Text passage:
The Various Layers of Startup Feedback
After working in tech for a few years, I’d like to share one of my biggest lessons so far. It’s incredibly simple, yet something startups are constantly getting wrong.
I’ll define feedback in this post as information collected that influences what needs to be improved. This manifests itself in many ways. It could be a phone call, survey answer, a collection of analytics events, user tests, etc.
Feedback is also the primary source for understanding where you need to improve your product. It’s also a great way to improve as a manager too. If you’re a startup (or a large company), this is your lifeblood. So let’s talk about it.
But first, a tale of two founders…
Steve is the CEO of a startup. His team just launched a software product and they promoted it heavily across the interwebs. Steve scrambles to setup Mixpanel and Google Analytics to track how people are finding and using the product. Great news! Lots of people seem to be interacting with it.
Steve then realizes that a specific part of the product seems to be causing quite a bit of drop-off, so he changes a page, and sits back to wait for more feedback to come in.

Assignment 1:
In the startup feedback text, what two tools does Steve set up to track how people find and use the product?
Assignment 2:
Continue the startup feedback text from the point where it stops.

Saved entries:
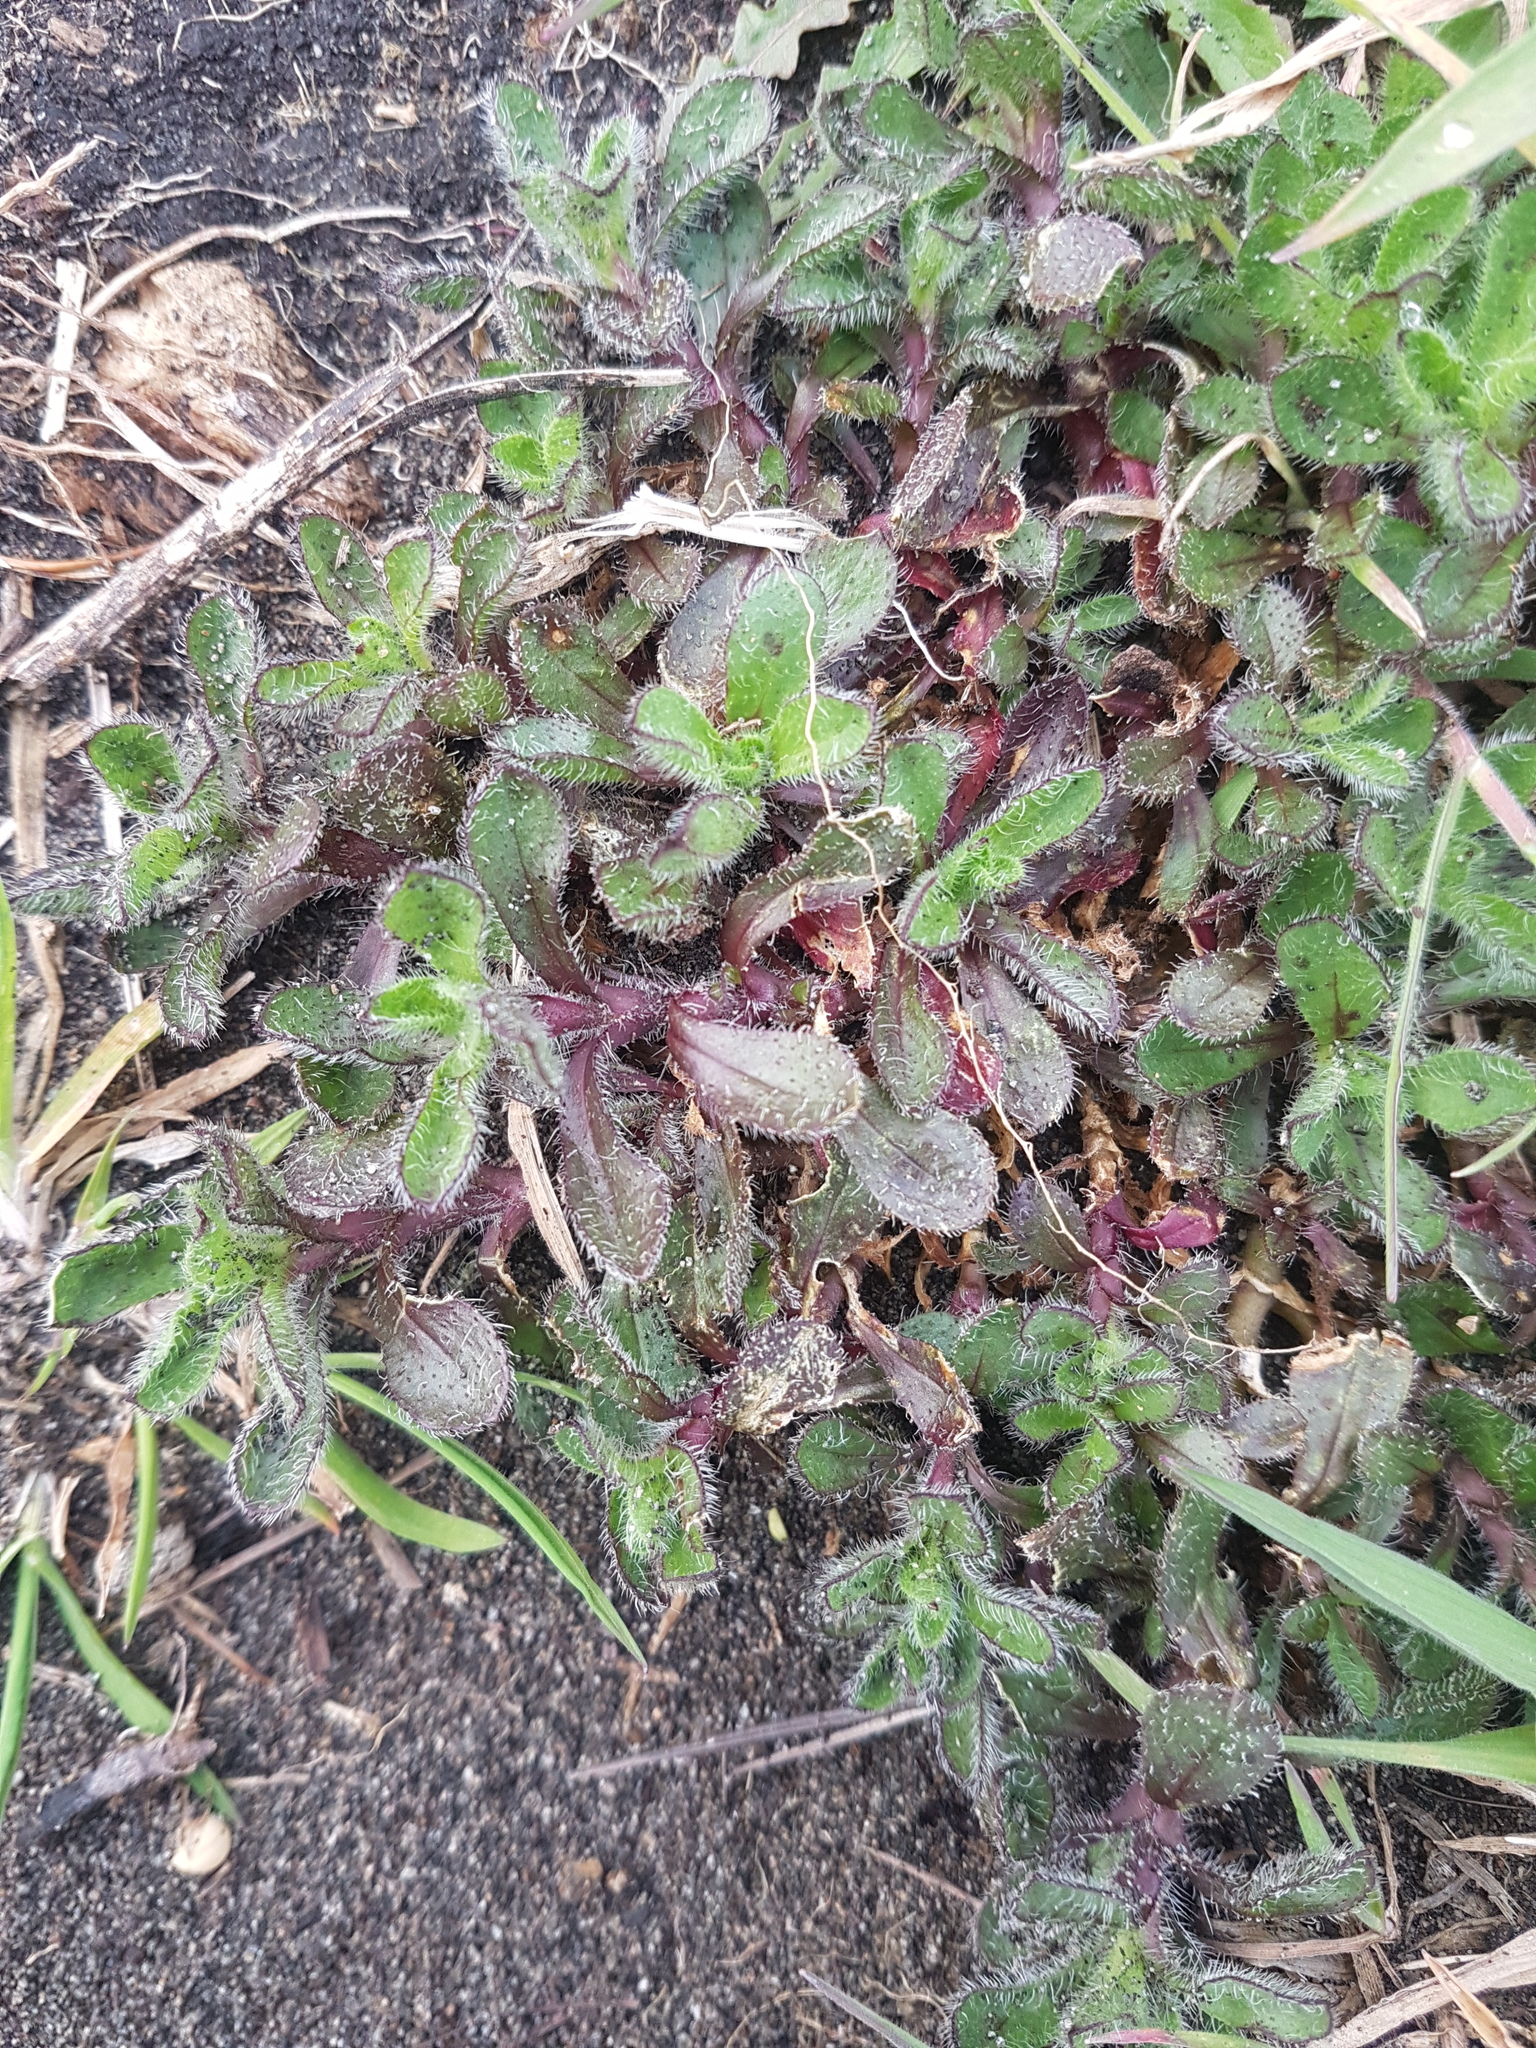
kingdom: Plantae
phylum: Tracheophyta
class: Magnoliopsida
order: Caryophyllales
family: Caryophyllaceae
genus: Cerastium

Written response 1:
Mixpanel and Google Analytics.

Written response 2:
Jane is the founder of a coffeeshop. She just opened her doors, and promoted it heavily across town and in newspapers. Jane scrambles to brew coffee and fulfill orders. Some customers arrive, and ask where the decaf coffee is. Jane forgot that some people are insane and drink decaf coffee. She apologizes and says she’ll have it tomorrow.
The next day, Jane brews a pot of decaf coffee and waits for those customers to arrive and give feedback on the cup of joe.
What’s the Difference?
In both scenarios, the founders received a form of feedback. The difference was the richness of the feedback. For Steve, the feedback was abstracted away and stored in the form of analytics events. For Jane, the feedback came straight from a customer (in-person vs. online).
Also notice how each business owner took action. Steve & Jane both made changes to their business, but Steve guessed on how to improve, while Jane didn’t. She knew exactly what needed to change.
Why Rich Feedback?
Many startups avoid doing basic business-building tactics, and talking to users in person (or over the phone) is one of them. A founder may say, “only one person’s feedback can steer me wrong” and they are right. That’s why you need to collect it from multiple people.
In the early stages of a company or project, you need the richest feedback you can possibly get. If I view Google Analytics, the metrics serve as guideposts, but they really can’t tell me on what to do next.
If you find yourself in a position where you’re guessing on what to do next, ask yourself if you’ve collected enough rich feedback.
The Richest Feedback Sources:
- User test in real life (not usertesting.com – you need to guide the conversation)
- Talk to people on the phone/in-person
Make sure to zoom into an individual level, where you are able to steer conversation and ask questions.
- Screen capture (Inspectlet)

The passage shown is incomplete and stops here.